Pressure to book the existing tracks and the constant need for development in F1 means that the teams are constantly looking for new facilities at which to do their testing. In search of facilities in Britain, F1 teams have tried such places as Santa Pod raceway and Kemble airfield. The car industry facilities such as MIRA and Crowthorne have also been tried while teams have gone further afield to circuits such as IDIADA in Barcelona and the Automotive Safety Centre (ASC) at Vairano, near Pavia in Italy.

At the same time the car industry has provided other opportunities for teams with the right connections. Williams helped BMW doing development work at the Miramas facility near Marseilles. And now Prost is trying out Ladoux, while Ford is planning to turn its Gaydon facility into a testing facility for Jaguar Racing.

In addition to the pressure on existing facilities there is the increasing need in F1 for secrecy as teams try to find an advantage over the opposition.

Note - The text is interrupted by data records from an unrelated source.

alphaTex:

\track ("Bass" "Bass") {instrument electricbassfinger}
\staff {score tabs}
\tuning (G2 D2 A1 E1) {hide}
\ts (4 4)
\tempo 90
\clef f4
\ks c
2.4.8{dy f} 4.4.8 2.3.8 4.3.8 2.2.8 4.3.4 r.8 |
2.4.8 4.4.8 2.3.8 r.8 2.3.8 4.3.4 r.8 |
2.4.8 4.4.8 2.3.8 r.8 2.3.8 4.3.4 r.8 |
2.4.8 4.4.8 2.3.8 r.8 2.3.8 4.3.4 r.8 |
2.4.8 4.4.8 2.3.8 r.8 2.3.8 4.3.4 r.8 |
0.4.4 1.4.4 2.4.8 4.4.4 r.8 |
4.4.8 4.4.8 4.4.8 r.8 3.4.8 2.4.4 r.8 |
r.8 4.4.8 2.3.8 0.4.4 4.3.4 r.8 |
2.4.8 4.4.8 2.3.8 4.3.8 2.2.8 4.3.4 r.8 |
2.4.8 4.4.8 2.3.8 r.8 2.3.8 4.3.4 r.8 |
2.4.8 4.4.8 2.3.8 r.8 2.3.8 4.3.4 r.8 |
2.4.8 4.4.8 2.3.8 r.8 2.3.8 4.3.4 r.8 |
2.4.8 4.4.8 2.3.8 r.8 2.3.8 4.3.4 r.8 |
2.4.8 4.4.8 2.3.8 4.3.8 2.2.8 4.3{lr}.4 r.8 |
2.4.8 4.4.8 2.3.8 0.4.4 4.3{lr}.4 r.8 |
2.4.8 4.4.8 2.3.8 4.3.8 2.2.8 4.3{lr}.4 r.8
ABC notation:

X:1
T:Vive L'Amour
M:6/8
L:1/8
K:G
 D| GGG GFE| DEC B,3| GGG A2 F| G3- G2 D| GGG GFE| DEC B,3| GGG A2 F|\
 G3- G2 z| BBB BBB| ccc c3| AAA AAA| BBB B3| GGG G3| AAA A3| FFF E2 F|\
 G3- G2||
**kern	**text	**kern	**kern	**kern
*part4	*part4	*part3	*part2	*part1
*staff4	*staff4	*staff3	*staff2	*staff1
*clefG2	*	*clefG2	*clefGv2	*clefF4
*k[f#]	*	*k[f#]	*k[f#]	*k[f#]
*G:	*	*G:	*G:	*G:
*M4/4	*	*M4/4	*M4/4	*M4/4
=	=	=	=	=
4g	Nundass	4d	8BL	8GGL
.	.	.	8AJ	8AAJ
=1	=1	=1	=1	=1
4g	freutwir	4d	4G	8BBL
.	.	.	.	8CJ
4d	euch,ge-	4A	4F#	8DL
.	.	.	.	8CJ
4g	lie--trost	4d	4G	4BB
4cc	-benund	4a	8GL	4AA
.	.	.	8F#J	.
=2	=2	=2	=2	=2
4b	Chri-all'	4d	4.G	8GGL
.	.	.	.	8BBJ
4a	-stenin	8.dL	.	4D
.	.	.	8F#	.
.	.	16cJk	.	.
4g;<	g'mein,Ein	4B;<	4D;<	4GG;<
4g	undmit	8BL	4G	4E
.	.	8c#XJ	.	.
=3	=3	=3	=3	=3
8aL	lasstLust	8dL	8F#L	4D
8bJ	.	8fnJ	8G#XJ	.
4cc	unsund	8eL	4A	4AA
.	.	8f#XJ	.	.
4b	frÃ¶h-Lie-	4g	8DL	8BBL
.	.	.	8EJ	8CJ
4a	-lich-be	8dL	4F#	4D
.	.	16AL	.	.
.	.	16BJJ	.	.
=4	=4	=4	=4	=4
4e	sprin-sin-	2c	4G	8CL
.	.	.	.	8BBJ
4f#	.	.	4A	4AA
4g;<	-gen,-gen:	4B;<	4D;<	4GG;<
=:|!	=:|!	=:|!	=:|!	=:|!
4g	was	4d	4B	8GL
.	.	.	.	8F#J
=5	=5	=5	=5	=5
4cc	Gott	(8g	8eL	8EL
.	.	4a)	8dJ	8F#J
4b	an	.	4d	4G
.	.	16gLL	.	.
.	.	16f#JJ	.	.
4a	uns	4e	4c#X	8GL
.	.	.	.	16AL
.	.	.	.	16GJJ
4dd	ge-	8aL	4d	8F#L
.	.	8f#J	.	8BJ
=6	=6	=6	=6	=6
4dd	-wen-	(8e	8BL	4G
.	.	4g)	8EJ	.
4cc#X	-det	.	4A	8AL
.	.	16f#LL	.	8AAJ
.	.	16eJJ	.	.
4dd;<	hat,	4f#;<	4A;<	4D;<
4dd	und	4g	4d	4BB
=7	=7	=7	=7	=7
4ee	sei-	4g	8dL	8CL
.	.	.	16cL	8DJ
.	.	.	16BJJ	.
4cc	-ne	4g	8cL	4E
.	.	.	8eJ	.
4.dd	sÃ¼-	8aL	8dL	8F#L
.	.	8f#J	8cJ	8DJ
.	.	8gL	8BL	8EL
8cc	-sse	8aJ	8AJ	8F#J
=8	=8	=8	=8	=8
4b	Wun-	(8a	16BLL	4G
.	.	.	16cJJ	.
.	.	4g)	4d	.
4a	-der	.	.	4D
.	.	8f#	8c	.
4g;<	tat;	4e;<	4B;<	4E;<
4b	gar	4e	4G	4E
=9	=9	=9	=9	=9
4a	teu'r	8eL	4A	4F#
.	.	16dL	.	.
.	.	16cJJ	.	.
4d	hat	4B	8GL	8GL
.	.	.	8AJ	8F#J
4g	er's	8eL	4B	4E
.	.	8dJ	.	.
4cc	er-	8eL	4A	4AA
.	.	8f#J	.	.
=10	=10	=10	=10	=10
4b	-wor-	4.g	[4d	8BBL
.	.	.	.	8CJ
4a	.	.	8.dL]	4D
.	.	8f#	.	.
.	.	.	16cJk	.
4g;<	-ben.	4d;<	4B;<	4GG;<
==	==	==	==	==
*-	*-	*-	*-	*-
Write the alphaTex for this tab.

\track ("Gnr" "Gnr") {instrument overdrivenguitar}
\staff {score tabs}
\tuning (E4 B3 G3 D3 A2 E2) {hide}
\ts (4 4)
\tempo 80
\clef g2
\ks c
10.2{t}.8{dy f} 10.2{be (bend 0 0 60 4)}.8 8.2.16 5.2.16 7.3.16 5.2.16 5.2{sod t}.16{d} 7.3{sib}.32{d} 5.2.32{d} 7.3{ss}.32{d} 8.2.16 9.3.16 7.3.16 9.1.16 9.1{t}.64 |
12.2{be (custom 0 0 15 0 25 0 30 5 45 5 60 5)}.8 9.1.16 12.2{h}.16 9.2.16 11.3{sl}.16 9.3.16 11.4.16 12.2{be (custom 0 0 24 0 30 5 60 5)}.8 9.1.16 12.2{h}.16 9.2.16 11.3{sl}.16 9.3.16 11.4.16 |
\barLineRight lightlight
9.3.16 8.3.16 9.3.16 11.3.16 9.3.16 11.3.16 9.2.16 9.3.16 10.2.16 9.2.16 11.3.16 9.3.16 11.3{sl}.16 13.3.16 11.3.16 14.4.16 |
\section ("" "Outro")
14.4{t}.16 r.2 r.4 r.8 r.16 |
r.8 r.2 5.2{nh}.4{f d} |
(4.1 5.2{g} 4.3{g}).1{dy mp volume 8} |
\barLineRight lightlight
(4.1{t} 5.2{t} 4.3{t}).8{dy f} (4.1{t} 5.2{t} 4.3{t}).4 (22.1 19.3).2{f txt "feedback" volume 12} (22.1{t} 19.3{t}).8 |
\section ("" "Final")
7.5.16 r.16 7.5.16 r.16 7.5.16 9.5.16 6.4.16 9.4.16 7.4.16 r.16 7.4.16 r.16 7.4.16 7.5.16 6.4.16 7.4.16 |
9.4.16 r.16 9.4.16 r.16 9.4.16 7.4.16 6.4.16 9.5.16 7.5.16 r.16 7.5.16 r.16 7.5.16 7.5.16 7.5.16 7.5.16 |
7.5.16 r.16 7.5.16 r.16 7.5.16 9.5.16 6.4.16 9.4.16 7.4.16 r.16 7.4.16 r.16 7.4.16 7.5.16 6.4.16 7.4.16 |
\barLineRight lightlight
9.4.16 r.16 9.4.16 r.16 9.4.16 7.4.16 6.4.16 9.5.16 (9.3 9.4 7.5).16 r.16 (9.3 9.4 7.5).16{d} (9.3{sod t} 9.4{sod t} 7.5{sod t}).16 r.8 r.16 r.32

There is also the problem of weather as circuits located in northern Europe tend to be disrupted much more than those in the south. The facilities at Jerez and Estoril have long served F1 well but being on the Atlantic shore tend to have more changeable weather than Barcelona and Valencia on the Mediterranean coastline of the Iberian peninsular.

The Paul Ricard circuit near Bandol in Provence is currently being rebuilt at huge expense with the intention being for this to be turned into the major F1 testing facility in the years ahead. Paul Ricard has the advantage of being much closer to England than the Spanish tracks (which saves the teams time and money) but the tracks in the region are disrupted by the Mistral wind is unpredictable and can disrupt testing results.

The current trend towards car manufacturer and tire company facilities is likely to continue in the short term with the possibility of F1-standard circuits being developed at such places as the Michelin testing facility at Almeria in southern Spain and other such complexes.

It is perhaps inevitable given F1's growth that the bigger teams which do not have their own testing facilities will look at buying them in the years ahead. Such investments may seem massive but they may become a necessity if teams wish to keep up with the likes of Ferrari and Jaguar.